Overview of Windows XP Service Pack 2 Security Technologies
Many customers do not or cannot roll out security updates as soon as they become available, but still need to be protected against the risks that these security updates are designed to mitigate. Each security bulletin that Microsoft delivers includes information that customers can use to help mitigate risk while they deploy the update. However, Microsoft is delivering other security technologies that provide additional mitigation when a security update cannot be deployed immediately. These security technologies cover the following areas:
•Network protection. These security technologies help to provide better protection against network-based attacks, like MSBlaster, through a number of innovations, including enhancements to Windows Firewall. The enhancements include turning on Windows Firewall in default installations of Service Pack 2, closing ports except when they are in use, improving the user interface for configuration, improving application compatibility when Windows Firewall is on, and enhancing enterprise administration of Windows Firewall through Group Policy. The attack surface of the Remote Procedure Call (RPC) service is reduced, and you can run RPC objects with reduced credentials. The Distributed Component Object Model (DCOM) infrastructure also has additional access control restrictions to reduce the risk of a successful network attack.
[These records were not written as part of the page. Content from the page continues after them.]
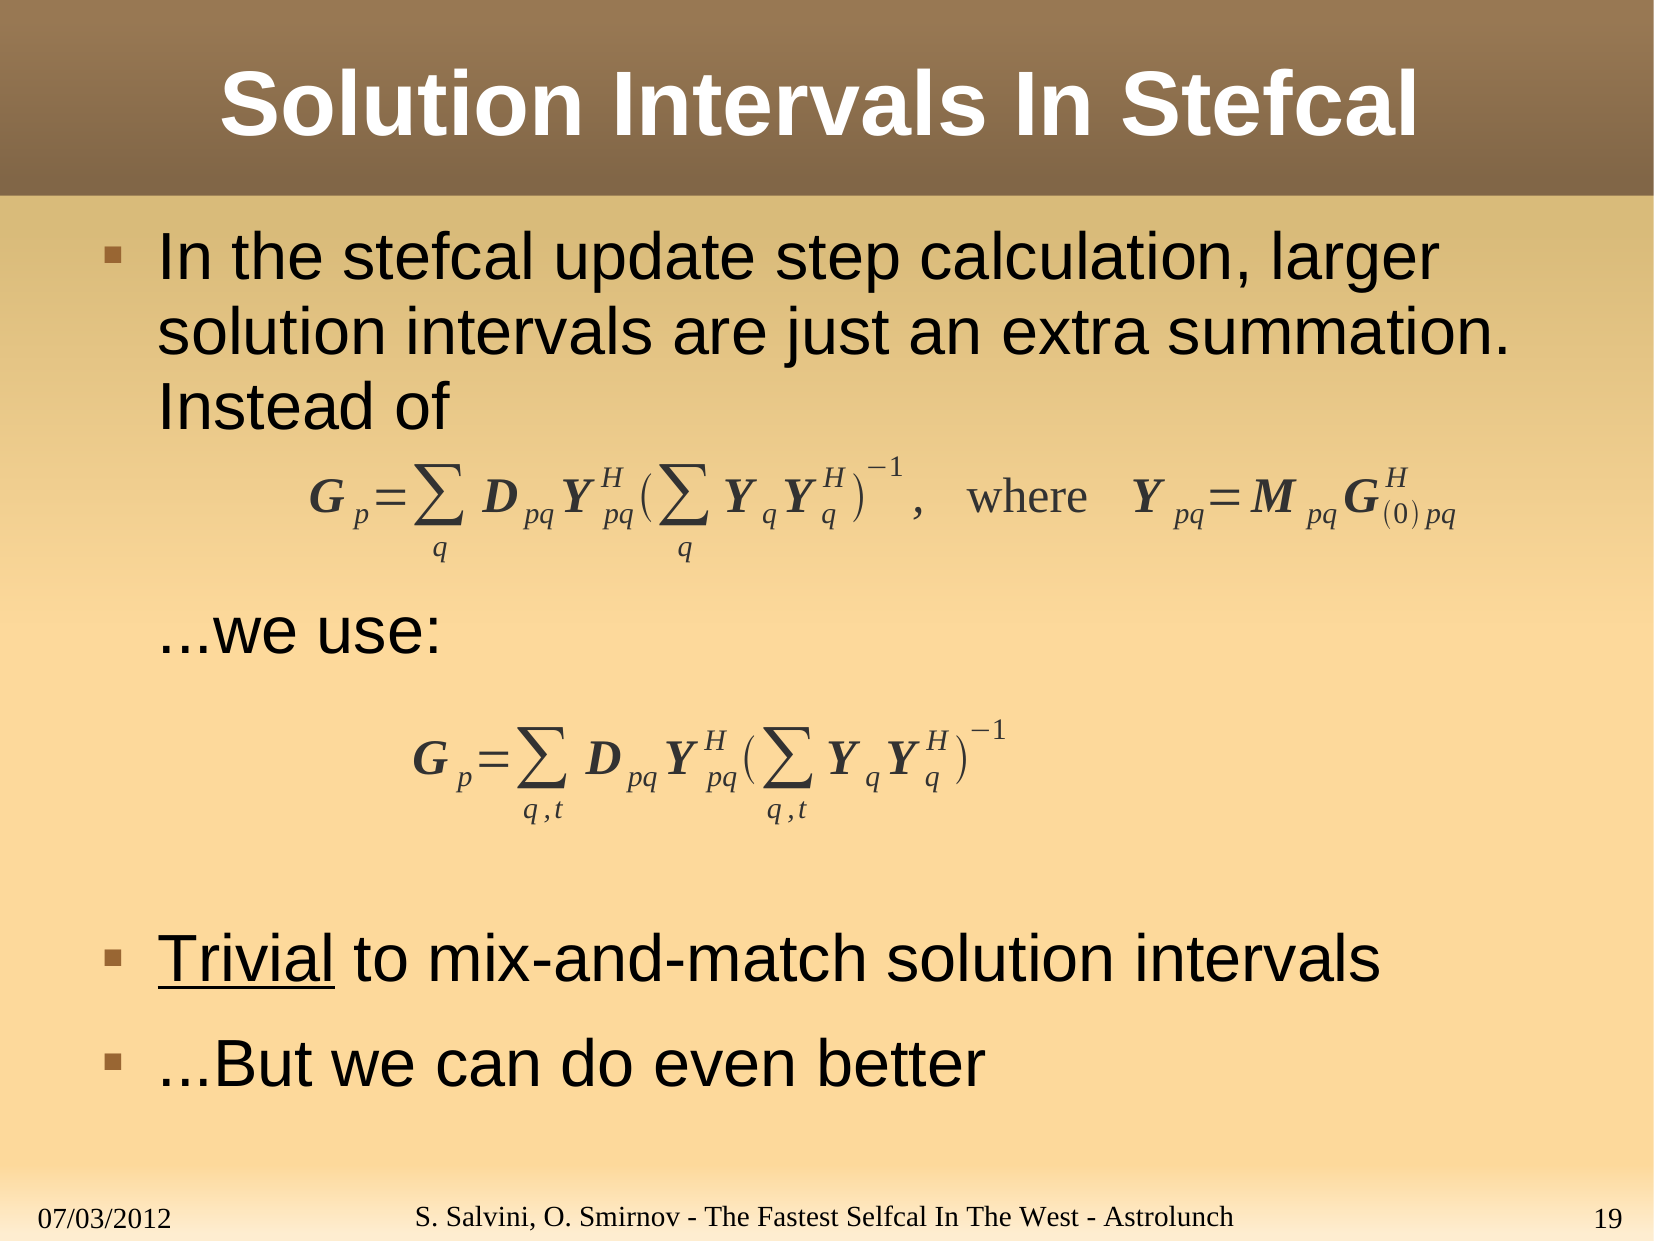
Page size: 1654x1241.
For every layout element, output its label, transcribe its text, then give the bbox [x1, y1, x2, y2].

chart [406, 712, 1013, 826]
list In the stefcal update step calculation, larger solution intervals are just an extra summation. Instead of ...we use: Trivial to mix-and-match solution intervals ...But we can do even better [86, 219, 1576, 1101]
chart [302, 450, 1463, 563]
title Solution Intervals In Stefcal [76, 7, 1565, 200]
picture [0, 0, 1654, 1241]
•Memory protection.Some attacks by malicious software leverage software security vulnerabilities that allow too much data to be copied into areas of the computer's memory. These vulnerabilities are typically referred to as buffer overruns. Although no single technique can completely eliminate this type of vulnerability, Microsoft is employing a number of security technologies to mitigate these attacks from different angles. First, core Windows components have been recompiled with the most recent version of our compiler technology. Additionally, Microsoft is working with microprocessor companies to help Windows support hardware-enforced execution protection (also known as NX, or no execute) on microprocessors that contain the feature. Execution protection uses the CPU to mark all memory locations in an application as non-executable unless the location explicitly contains executable code. This way, when an attacking worm or virus inserts program code into a portion of memory marked for data only, an application or Windows component will not run it.
•Safer e-mail handling.Security technologies help to stop viruses (such as SoBig.F) that spread through e-mail and instant messaging. These technologies include default settings that have enhanced security, improved attachment control for Outlook Express and Windows Messenger, and increased Outlook Express security and reliability. As a result, potentially unsafe attachments that are sent through e-mail and instant messages are isolated so that they cannot affect other parts of the system.
•Enhanced browsing security.Security technologies that are delivered in Microsoft Internet Explorer provide improved protection against malicious content on the Web. One enhancement includes locking down the Local Machine zone to prevent against the running of malicious scripts and fortifying against harmful Web downloads. Additionally, better user controls and user interfaces are provided that help prevent malicious ActiveX® controls and spyware from running on customers' systems without their knowledge and consent.
•Improved computer maintenance. A very important part of any security plan is keeping computers updated with the latest software and security updates and understanding the role they play in protecting your computer. You must also ensure that you have current knowledge of security attacks and trends. For example, some software updates that mitigated known viruses and worms were available before any significant attacks began. New technologies are being added to help the end user stay up-to-date. These technologies include Security Center, which provides a central location for information about the security of your computer and Windows Installer, which provides more security options for software installation.
Microsoft understands that security technologies are only one aspect of a sound defense-in-depth security strategy. The security technologies outlined here are the next steps being taken in the Trustworthy Computing initiative to make customers' systems more resilient to network attacks.